In "Granville's New Strategy of Daily Stock Market Timing for Maximum Profit" (1976), he said a bear market would occur in 1977-1978. The Dow slid 26 percent from the beginning of 1977 through February 1978 after a two-year rally.
Fame Soars"His fame rapidly grew following hundreds of seminars starting in 1978," according to the Granville's website.
His influence waned after he missed the surge in stocks that began in August 1982.
Granville was bearish from 1982 until early 1986, according to the Hulbert Financial Digest, a monthly publication edited by Mark Hulbert that ranks market newsletters. Over that period, the Dow average had a 17 percent annualized return. He had turned bullish by the time the stock market crashed in October 1987.
Granville was also incorrect in predicting a stock-market slide in October 1995. He turned bullish in July 1996, after the Dow industrials had climbed about 20 percent.
Not all of Granville's best calls were in the distant past. On March 11, 2000, the day after the Nasdaq Composite Index (CCMP) jumped to a record 5048.62, Granville wrote that investors in technology stocks "will soon be burned." The index, heavy on computer-related companies, tumbled about 78 percent before bottoming on Oct. 9, 2002.
Learning Experience"When I make a prediction or a statement, it's coming from somebody who's gone through 50 years of markets," Granville said. "It's not like one of these 28-year-old or 30-year-old or 31-year-old kids that come in and think they know all of the answers. They don't. They have to live through their mistakes. I had to live through my mistakes."
Granville's marriage to his first wife, Katherine, in 1945, was "a hysterical reaction to war," as he described it in "The Book of Granville." He had eight children with his second wife, the former Paulina "Polly" Delp, whom he married in 1950 and divorced in 1980. She died in 2012, at 84.
Granville was still making market predictions well into his 80s. He drew parallels between the Dow's climb above 12,000 for the first time in October 2006 to the 1929 stock-market crash and the bursting of the Internet bubble in 2000.
'Market Lessons'"How quickly forgotten are the market lessons of yesteryear," he said. "Crossing Dow 12,000 will catch the Street buying at the top, as was done in early 2000. Hating technical analysis, the Street will be deaf to the technical message, which is currently screaming 'sell!'"

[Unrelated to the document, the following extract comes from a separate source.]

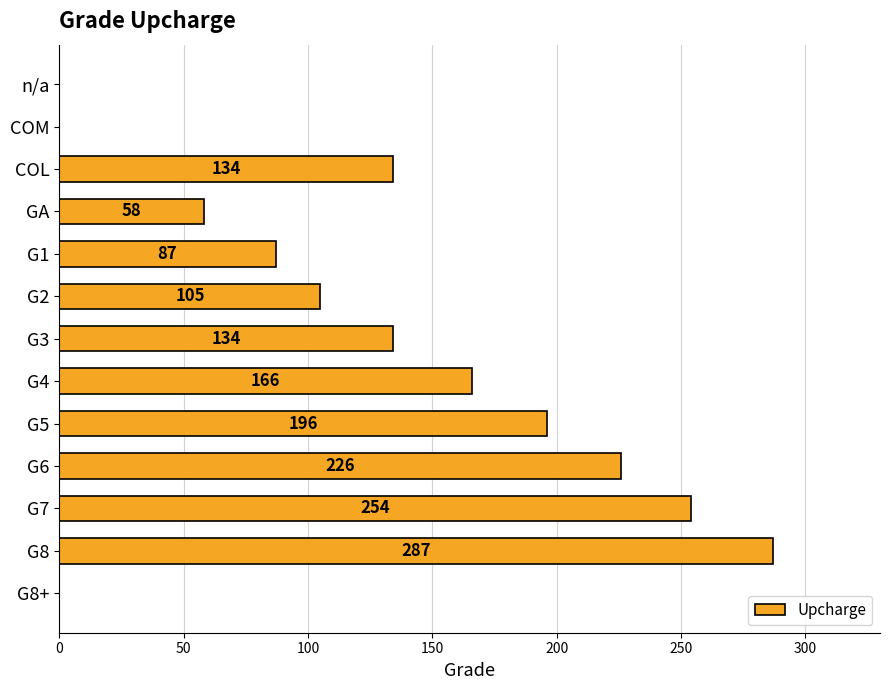

The chart shows a value of 88 at GA. True or false?

False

Granville wanted to be best known for "his major contributions to technical analysis and what he has taught to his followers all over the world," according to his website.
Granville's third marriage was to the former Karen Erickson. The children he had with Paulina included Leslie Joan Granville, Blanchard Irving Granville, Leona Granville Weissman, Mary Beth Granville, Johanna Cushing Granville and John Hallock Granville. Their son Paul Granville died in 1979, and daughter Sara Granville Smith died in 1982.